THE DATA: Begin
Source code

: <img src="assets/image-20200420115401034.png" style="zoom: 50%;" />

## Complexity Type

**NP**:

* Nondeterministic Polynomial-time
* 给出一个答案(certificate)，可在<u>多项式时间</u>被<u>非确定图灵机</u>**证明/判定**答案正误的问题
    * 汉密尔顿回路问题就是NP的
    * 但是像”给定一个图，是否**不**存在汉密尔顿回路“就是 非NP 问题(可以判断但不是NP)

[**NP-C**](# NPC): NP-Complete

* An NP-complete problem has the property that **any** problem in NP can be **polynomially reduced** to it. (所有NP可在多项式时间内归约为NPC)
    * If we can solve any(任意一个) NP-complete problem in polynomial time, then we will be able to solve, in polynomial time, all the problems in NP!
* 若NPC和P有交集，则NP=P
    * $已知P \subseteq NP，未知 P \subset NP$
THE DATA: End
■ TASK OBJECTIVE ■
Repeat every record exactly, so that nothing is lost or altered.

■ RESPONSE ■
Source code

: <img src="assets/image-20200420115401034.png" style="zoom: 50%;" />

## Complexity Type

**NP**:

* Nondeterministic Polynomial-time
* 给出一个答案(certificate)，可在<u>多项式时间</u>被<u>非确定图灵机</u>**证明/判定**答案正误的问题
    * 汉密尔顿回路问题就是NP的
    * 但是像”给定一个图，是否**不**存在汉密尔顿回路“就是 非NP 问题(可以判断但不是NP)

[**NP-C**](# NPC): NP-Complete

* An NP-complete problem has the property that **any** problem in NP can be **polynomially reduced** to it. (所有NP可在多项式时间内归约为NPC)
    * If we can solve any(任意一个) NP-complete problem in polynomial time, then we will be able to solve, in polynomial time, all the problems in NP!
* 若NPC和P有交集，则NP=P
    * $已知P \subseteq NP，未知 P \subset NP$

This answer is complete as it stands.